If 2p is the perpendicular distance from the origin to the line `x/a+y/b=1` then `a^(2),8p^(2),b^(2)` are in

To solve the problem, we need to find the relationship between \( a^2 \), \( 8p^2 \), and \( b^2 \) given that \( 2p \) is the perpendicular distance from the origin to the line \( \frac{x}{a} + \frac{y}{b} = 1 \). ### Step-by-Step Solution: 1. **Identify the line equation**: The given line is \( \frac{x}{a} + \frac{y}{b} = 1 \). We can rewrite this in the standard form: \[ \frac{x}{a} + \frac{y}{b} - 1 = 0 \] 2. **Calculate the perpendicular distance from the origin**: The formula for the perpendicular distance \( d \) from a point \( (x_0, y_0) \) to the line \( Ax + By + C = 0 \) is given by: \[ d = \frac{|Ax_0 + By_0 + C|}{\sqrt{A^2 + B^2}} \] Here, \( A = \frac{1}{a} \), \( B = \frac{1}{b} \), and \( C = -1 \). The coordinates of the origin are \( (0, 0) \).

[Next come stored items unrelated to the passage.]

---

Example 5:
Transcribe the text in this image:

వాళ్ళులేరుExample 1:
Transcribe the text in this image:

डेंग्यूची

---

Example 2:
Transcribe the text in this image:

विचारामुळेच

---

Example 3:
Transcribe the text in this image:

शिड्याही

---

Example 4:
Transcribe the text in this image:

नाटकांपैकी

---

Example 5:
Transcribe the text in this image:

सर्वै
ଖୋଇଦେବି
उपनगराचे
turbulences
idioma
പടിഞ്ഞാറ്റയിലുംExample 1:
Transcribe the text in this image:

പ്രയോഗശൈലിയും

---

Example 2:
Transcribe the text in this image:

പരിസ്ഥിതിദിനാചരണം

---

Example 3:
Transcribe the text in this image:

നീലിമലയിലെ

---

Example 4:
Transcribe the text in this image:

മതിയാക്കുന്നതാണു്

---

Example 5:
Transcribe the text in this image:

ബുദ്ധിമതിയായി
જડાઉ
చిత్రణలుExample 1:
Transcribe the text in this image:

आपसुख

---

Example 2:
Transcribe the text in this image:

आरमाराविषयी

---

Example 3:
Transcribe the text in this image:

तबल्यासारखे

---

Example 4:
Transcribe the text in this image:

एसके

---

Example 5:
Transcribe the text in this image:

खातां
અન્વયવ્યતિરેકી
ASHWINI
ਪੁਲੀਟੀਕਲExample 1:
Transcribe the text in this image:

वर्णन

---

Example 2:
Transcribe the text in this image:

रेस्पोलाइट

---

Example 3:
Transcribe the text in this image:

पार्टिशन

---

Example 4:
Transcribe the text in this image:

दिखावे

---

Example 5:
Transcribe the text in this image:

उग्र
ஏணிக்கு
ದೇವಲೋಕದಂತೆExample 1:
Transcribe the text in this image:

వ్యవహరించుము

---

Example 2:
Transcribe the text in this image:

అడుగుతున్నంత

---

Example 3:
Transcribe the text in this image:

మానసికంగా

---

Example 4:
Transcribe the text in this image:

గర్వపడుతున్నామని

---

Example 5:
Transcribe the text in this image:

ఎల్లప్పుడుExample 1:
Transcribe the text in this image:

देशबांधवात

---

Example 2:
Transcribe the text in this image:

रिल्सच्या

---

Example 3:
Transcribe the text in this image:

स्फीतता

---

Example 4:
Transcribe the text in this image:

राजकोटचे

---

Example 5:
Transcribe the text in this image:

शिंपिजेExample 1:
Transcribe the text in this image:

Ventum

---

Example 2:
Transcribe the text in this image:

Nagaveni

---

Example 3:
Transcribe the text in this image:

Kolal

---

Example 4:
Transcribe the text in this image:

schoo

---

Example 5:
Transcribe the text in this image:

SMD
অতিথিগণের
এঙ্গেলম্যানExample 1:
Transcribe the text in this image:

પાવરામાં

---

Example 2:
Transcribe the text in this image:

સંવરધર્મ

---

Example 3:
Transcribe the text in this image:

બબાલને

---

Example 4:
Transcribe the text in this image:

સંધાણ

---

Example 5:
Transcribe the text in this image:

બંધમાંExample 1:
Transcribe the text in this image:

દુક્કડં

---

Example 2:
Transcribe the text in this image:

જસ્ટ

Substituting these values into the formula gives: \[ d = \frac{\left| \frac{0}{a} + \frac{0}{b} - 1 \right|}{\sqrt{\left(\frac{1}{a}\right)^2 + \left(\frac{1}{b}\right)^2}} = \frac{1}{\sqrt{\frac{1}{a^2} + \frac{1}{b^2}}} \] 3. **Set the distance equal to \( 2p \)**: \[ 2p = \frac{1}{\sqrt{\frac{1}{a^2} + \frac{1}{b^2}}} \] 4. **Square both sides**: \[ (2p)^2 = \frac{1}{\frac{1}{a^2} + \frac{1}{b^2}} \] This simplifies to: \[ 4p^2 = \frac{1}{\frac{1}{a^2} + \frac{1}{b^2}} \] 5. **Reciprocate the equation**: \[ \frac{1}{4p^2} = \frac{1}{a^2} + \frac{1}{b^2} \] 6. **Find the harmonic mean (HM)**: The harmonic mean of \( a^2 \) and \( b^2 \) is given by: \[ HM = \frac{2ab}{a + b} \] However, we can express it in terms of reciprocals: \[ HM = \frac{2}{\frac{1}{a^2} + \frac{1}{b^2}} = \frac{2}{\frac{1}{4p^2}} = 8p^2 \] 7. **Conclusion**: Since \( 8p^2 \) is the harmonic mean of \( a^2 \) and \( b^2 \), we conclude that \( a^2, 8p^2, b^2 \) are in harmonic progression (HP). ### Final Answer: Thus, \( a^2, 8p^2, b^2 \) are in harmonic progression (HP).